DATA Block Start

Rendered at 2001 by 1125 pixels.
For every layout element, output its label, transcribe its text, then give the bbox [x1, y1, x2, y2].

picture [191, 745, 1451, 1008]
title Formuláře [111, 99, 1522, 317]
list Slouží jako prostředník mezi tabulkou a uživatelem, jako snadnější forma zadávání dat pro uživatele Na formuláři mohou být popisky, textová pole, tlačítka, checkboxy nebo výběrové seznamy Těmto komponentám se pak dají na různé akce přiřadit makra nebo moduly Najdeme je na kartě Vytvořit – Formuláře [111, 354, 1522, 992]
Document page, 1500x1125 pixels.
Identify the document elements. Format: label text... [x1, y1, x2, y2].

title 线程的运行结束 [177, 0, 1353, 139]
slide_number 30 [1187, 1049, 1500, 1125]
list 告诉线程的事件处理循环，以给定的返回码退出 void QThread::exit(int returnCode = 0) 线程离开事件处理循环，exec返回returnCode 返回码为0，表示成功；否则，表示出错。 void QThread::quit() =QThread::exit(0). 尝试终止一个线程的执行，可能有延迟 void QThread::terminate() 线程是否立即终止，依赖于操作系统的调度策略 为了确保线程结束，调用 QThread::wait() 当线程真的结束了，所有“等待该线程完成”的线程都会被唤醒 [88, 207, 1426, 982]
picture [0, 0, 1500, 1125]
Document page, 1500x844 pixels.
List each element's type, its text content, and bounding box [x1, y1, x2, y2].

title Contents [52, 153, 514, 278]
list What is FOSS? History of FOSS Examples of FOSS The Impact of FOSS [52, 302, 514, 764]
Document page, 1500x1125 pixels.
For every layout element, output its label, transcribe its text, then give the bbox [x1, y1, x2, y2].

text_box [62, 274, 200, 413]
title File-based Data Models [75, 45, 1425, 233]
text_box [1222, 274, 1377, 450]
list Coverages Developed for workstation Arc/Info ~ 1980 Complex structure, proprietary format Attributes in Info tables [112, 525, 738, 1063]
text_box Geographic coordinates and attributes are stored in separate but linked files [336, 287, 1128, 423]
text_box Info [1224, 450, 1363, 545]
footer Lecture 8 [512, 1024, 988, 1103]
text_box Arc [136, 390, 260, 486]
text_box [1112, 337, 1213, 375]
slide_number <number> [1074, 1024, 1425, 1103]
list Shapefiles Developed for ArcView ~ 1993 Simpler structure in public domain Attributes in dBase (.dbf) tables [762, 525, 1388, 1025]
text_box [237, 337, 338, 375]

DATA Block End

• **TO DO**
If a line in the records contains the word "pixels", copy it.

• **REPLY TO THE TASK**
Rendered at 2001 by 1125 pixels.
Document page, 1500x1125 pixels.
Document page, 1500x844 pixels.
Document page, 1500x1125 pixels.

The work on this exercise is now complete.